Les circuits électriques haute tension sont bien signalés, mais passent parfois à proximité de zones où les mécaniciens peuvent être amenés à travailler. Le fluide hydraulique de direction assistée demeure classique: la pompe d’entraînement reste liée à l’entraînement moteur.
La carrosserie a recours à des éléments en aluminium, ce qui la protégera des dégâts de la corrosion. Reste la question de la fiabilité et des coûts d’entretien, sur le moyen terme, d’une transmission ayant recours à un embrayage à friction plutôt qu’à un convertisseur de couple ou un coupleur hydraulique. Une remarque qui prend tout son sens en ville où les cycles de changements de rapports et d’embrayage/débrayage sont nombreux et devraient provoquer une usure accélérée du disque d’embrayage, comme de tout son mécanisme de commande (actuateurs, butée, diaphragme). On arrive là aux limites de la standardisation voulue par le groupe Volvo qui a imposé en usage urbain sa boîte mécanique robotisée I-Shift 12 rapports.

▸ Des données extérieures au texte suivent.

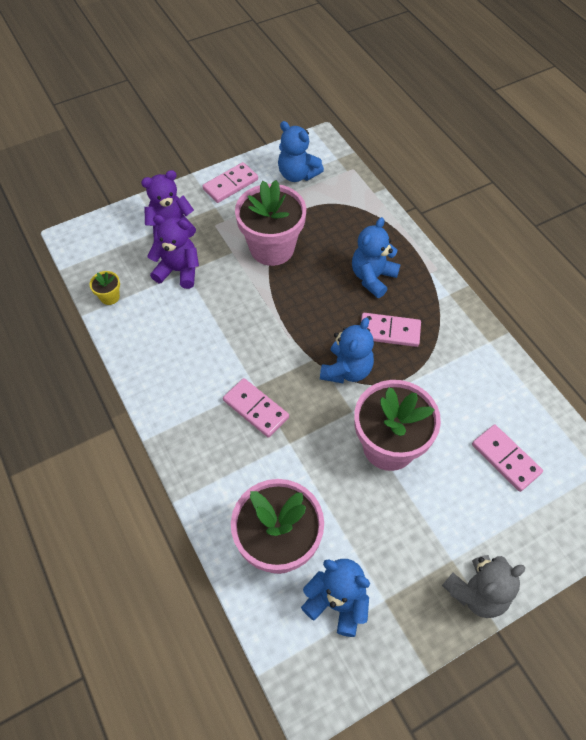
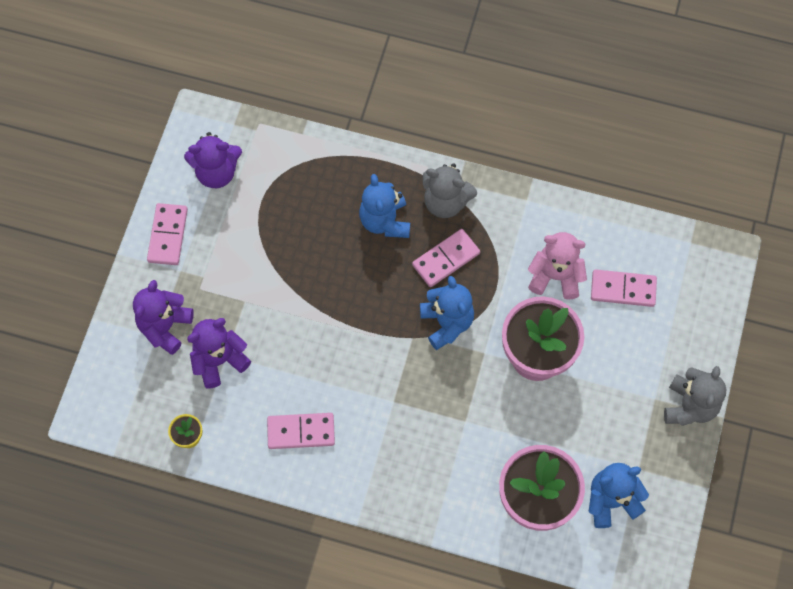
camera: 45 degrees left, 10 degrees up
(256, 409) = (413, 418): pink domino -> pink domino (301, 431)
(272, 248) = (274, 267): pink flower pot -> none
(297, 174) = (216, 172): blue teddy bear -> purple teddy bear
(427, 298) = (445, 202): none -> grey teddy bear
(459, 406) = (555, 276): none -> pink teddy bear

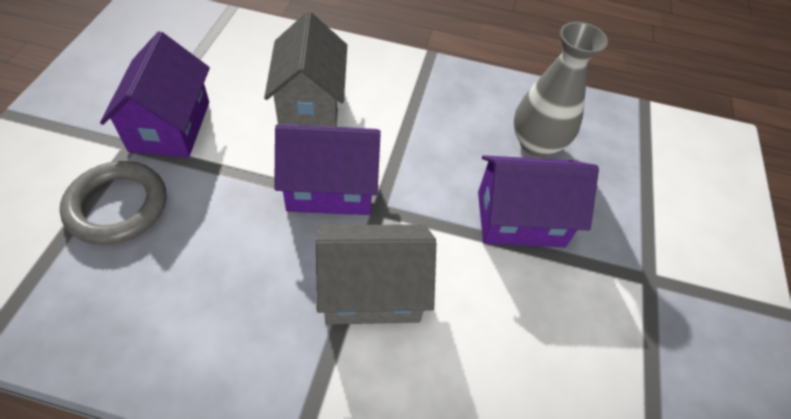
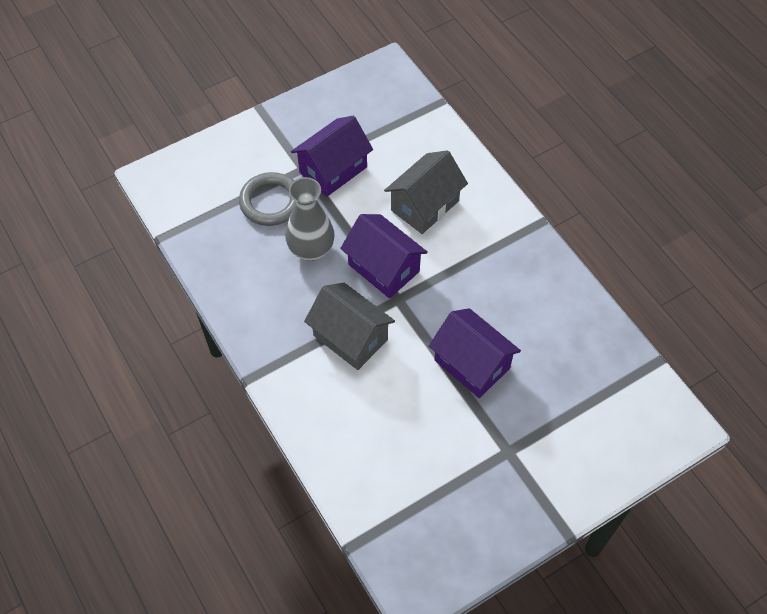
camera: 50 degrees right, 5 degrees up
(536, 143) = (539, 330): grey vase -> grey vase (311, 249)

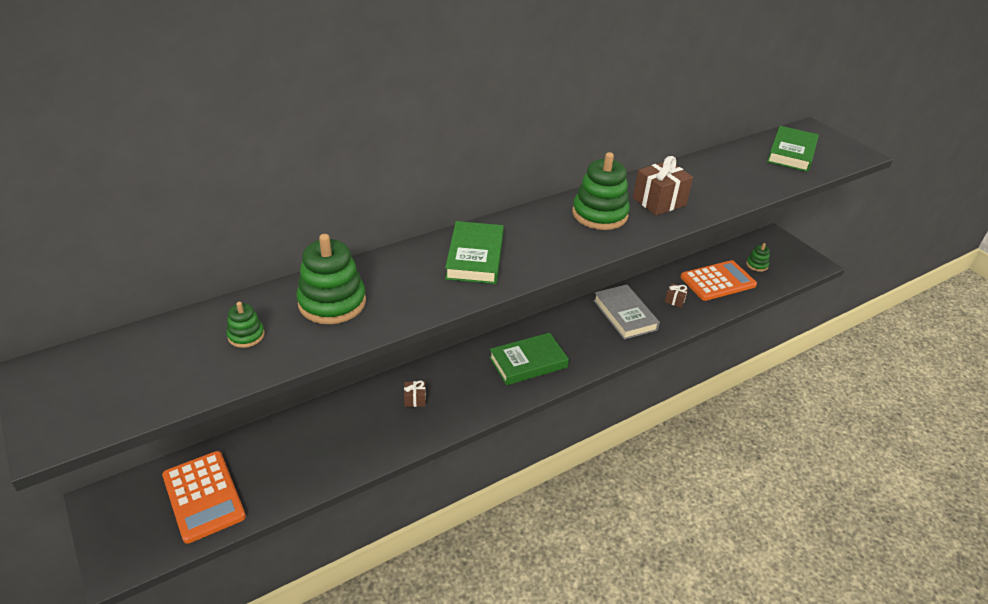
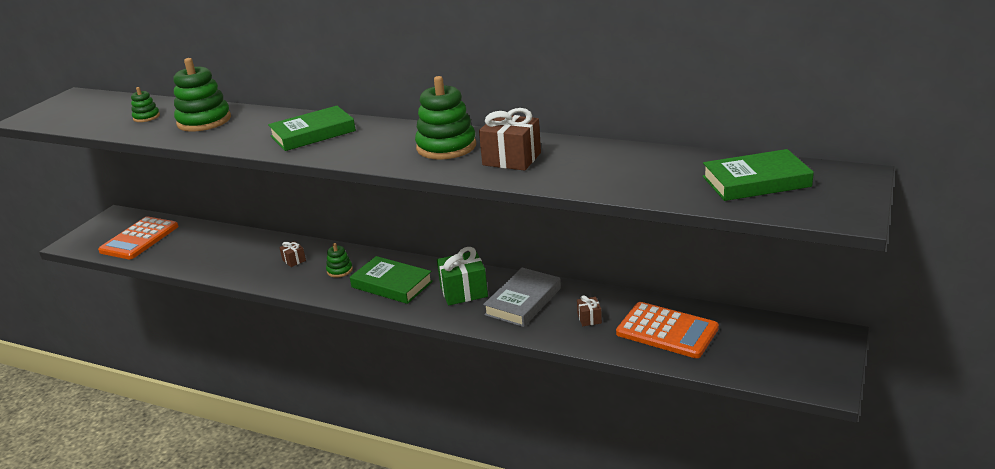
camera: 60 degrees right, 10 degrees down
(581, 333) = (463, 291): none -> green gift
(757, 265) = (745, 344): green stacking toy -> green stacking toy (339, 270)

L’hybridation parallèle Volvo est ici en retrait face aux solutions d’hybridation série qui peuvent se passer d’embrayage et de boîte de vitesses. La marque devrait proposer une double offre: boîte mécanique robotisée Volvo I-Shift pour les usages périurbains et boîte automatique hybride (cela existe chez ZF et Allison) pour la circulation urbaine dense.
Les batteries lithium-ion, fournies par l’équipementier canadien Magna, sont données pour une espérance de vie de 7 ans, soit la mi-vie du bus. Les économies de gazole ont intérêt à être au rendez-vous pour amortir le coût de cet échange, mais il s’agit là d’un problème partagé avec tous les autobus dotés de batteries.
La périodicité des entretiens varie de 20 000 à 45 000 km suivant la sévérité d’utilisation, ou tous les ans. Le plancher du compartiment arrière est tarabiscoté, sans compter que l’accès à la boîte et au moteur électrique impose de nombreuses trappes de visites dans l’habitacle. Le nettoyage du bus sera rendu quelque peu compliqué par la profusion de marches, recoins et rebords dans la partie arrière.
+
• Accessibilité en progrès.
• Niveau et goulotte d’huile moteur faciles d’accès.
• Élément de carrosserie en aluminium.
−
• Contrôle du liquide de refroidissement depuis le sol en option.
• Coursive obligatoire pour la maintenance.
• Coût des batteries dans la vie du bus?
• Coût d’entretien pénalisé par la présence d’un embrayage à friction.